The electric pumping station was turned off as it could only supply 550,000 gallons pressure daily, which was sufficient to keep Chapleau well supplied but with the break, it could not cope with the situation.
Immediately, the auxiliary diesel system that could supply quite adequately the needs of the town plus the water main break was put into action, and this worked quite well for two days when the 27-year old diesel system sputtered and died.
Tony, Grant and Anicet, described as "diesel experts" in the Chapleau Sentinel were brought in to determine the problem.
They worked non-stop for about 24 hours until they found what they thought was the problem.

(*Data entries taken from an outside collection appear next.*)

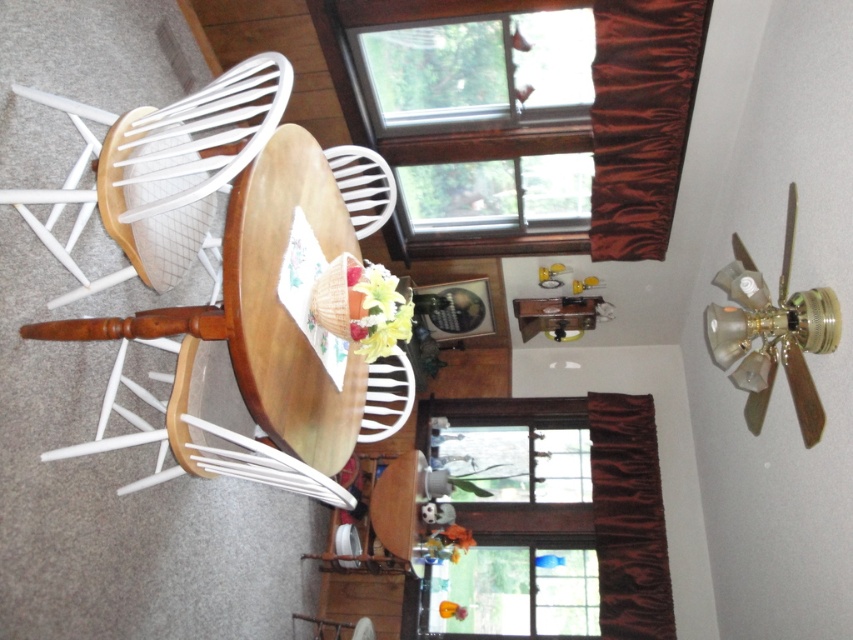
Question: Where is brown wood window at upper center located in relation to clear glass window at center in the image?

Choices:
 (A) right
 (B) left

Answer: (B)

Question: Which of the following is the closest to the observer?

Choices:
 (A) (199, 97)
 (B) (569, 93)
 (C) (247, 352)
 (D) (750, 387)

Answer: (C)

Question: Does clear glass window at center come behind white painted wood chair at left?

Choices:
 (A) yes
 (B) no

Answer: (A)

Question: Which point is farther from the camera taking this photo?

Choices:
 (A) (106, 198)
 (B) (389, 33)
 (C) (299, 140)
 (D) (479, 609)

Answer: (D)

Question: Observing the image, what is the correct spatial positioning of brown wood window at upper center in reference to gold metallic fan at upper right?

Choices:
 (A) left
 (B) right

Answer: (A)

Question: Among these objects, which one is nearest to the camera?

Choices:
 (A) white painted wood chair at left
 (B) brown wood window at upper center
 (C) wooden chair at center

Answer: (A)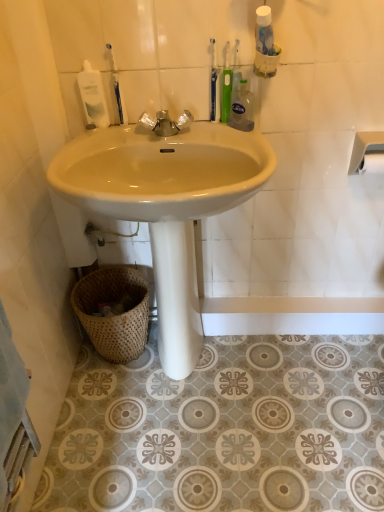
This screenshot has width=384, height=512. Identify the location of blank area to the left of green plastic toothbrush at upper center, the third toothbrush when ordered from left to right. (181, 131).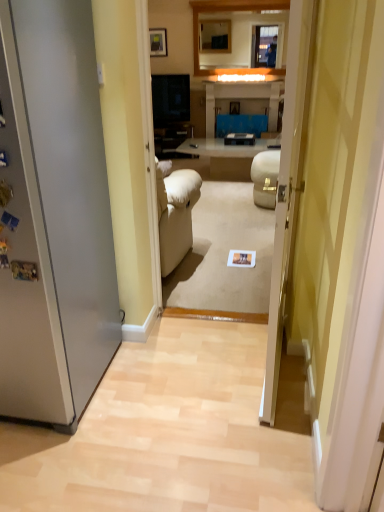
Question: Is transparent glass door at center bigger than matte black picture frame at upper center?

Choices:
 (A) yes
 (B) no

Answer: (A)

Question: From a real-world perspective, is transparent glass door at center physically below matte black picture frame at upper center?

Choices:
 (A) yes
 (B) no

Answer: (A)

Question: Does transparent glass door at center have a smaller size compared to matte black picture frame at upper center?

Choices:
 (A) no
 (B) yes

Answer: (A)

Question: From the image's perspective, is transparent glass door at center below matte black picture frame at upper center?

Choices:
 (A) no
 (B) yes

Answer: (B)

Question: From the image's perspective, would you say transparent glass door at center is positioned over matte black picture frame at upper center?

Choices:
 (A) no
 (B) yes

Answer: (A)

Question: Can you confirm if transparent glass door at center is shorter than matte black picture frame at upper center?

Choices:
 (A) no
 (B) yes

Answer: (A)

Question: Could you tell me if matte black picture frame at upper center is facing transparent glass door at center?

Choices:
 (A) yes
 (B) no

Answer: (A)

Question: From a real-world perspective, is matte black picture frame at upper center located beneath transparent glass door at center?

Choices:
 (A) no
 (B) yes

Answer: (A)

Question: From the image's perspective, is matte black picture frame at upper center above transparent glass door at center?

Choices:
 (A) no
 (B) yes

Answer: (B)

Question: Is transparent glass door at center surrounded by matte black picture frame at upper center?

Choices:
 (A) no
 (B) yes

Answer: (A)

Question: Is matte black picture frame at upper center positioned with its back to transparent glass door at center?

Choices:
 (A) yes
 (B) no

Answer: (B)

Question: Is the position of matte black picture frame at upper center more distant than that of transparent glass door at center?

Choices:
 (A) yes
 (B) no

Answer: (A)

Question: In terms of width, does matte black picture frame at upper center look wider or thinner when compared to transparent glass door at center?

Choices:
 (A) wide
 (B) thin

Answer: (B)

Parts for the obsolete diesel were found in Toronto and at this point the Ontario Provincial Police were contacted to assist. Sgt. Ron Young contacted Insp. C.G. Wilkinson in Sudbury and relay of OPP cruisers was set up to bring the parts to Chapleau. Sgt. Young sent a Chapleau cruiser to Sudbury for the final leg of the journey.

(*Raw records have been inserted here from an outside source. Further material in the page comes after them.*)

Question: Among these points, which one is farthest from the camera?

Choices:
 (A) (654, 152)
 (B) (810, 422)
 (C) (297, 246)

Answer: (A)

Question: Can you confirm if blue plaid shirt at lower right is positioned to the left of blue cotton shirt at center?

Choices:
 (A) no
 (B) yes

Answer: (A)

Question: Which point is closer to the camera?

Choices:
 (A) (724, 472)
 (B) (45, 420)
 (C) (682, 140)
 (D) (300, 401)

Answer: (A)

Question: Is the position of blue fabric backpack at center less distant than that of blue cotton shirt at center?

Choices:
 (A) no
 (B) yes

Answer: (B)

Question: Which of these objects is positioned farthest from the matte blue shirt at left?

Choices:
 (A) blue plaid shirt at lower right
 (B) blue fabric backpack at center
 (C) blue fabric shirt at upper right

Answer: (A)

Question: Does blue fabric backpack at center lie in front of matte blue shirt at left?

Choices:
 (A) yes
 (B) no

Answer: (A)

|F Card, T Way-White, Dr Young, MJM, E Gilbert|
Despite working non-stop, by Monday morning it still would not work so Reeve Terry Way-White called an emergency meeting of township council for 6:30 a.m. at the pump house. The full council of Councillors Dr. G.E. Young, F.A. 'Nick' Card, Ernie Gilbert and me were present.
Council declared a state of emergency and schools were closed while large users of water and residential ater users were asked to ration their use.
Bob Smith of Dominion Road Machinery in North Bay was contacted and he immediately travelled to Chapleau to help resolve the problem. Twenty-fours later it was determined that the injection system would have to be replaced, and Mr. Smith was able to find one in Toronto.
This time, George Elliott, Chief Forester of the Ministry of Natural Resources at Chapleau provided assistance by placing a Twin Otter aircraft at the municipality's disposal to rush the new injector from Toronto, and it arrived early Tuesday afternoon.
"At exactly one minute before midnight Tuesday (February 20), the diesel system was returned to duty and is now supplying the town with its normal pressure," the Sentinel reported.
And the break that started it all? After it was found, it was repaired and water thawing at homes affected was underway, although some with plastic pipes had to wait as they could not be thawed electrically.
Although all's well that ends well, there was considerable discussion at township council when meeting when Councillor Gilbert complained that as chairman of the public works committee he felt he should have been informed about the crisis when it first started rather than hearing about it on the street.
Councillor Card, who was a CPR engineer at the time, said he was told about it in Cartier, while Councillor Young and I agreed there should have been better communication with council.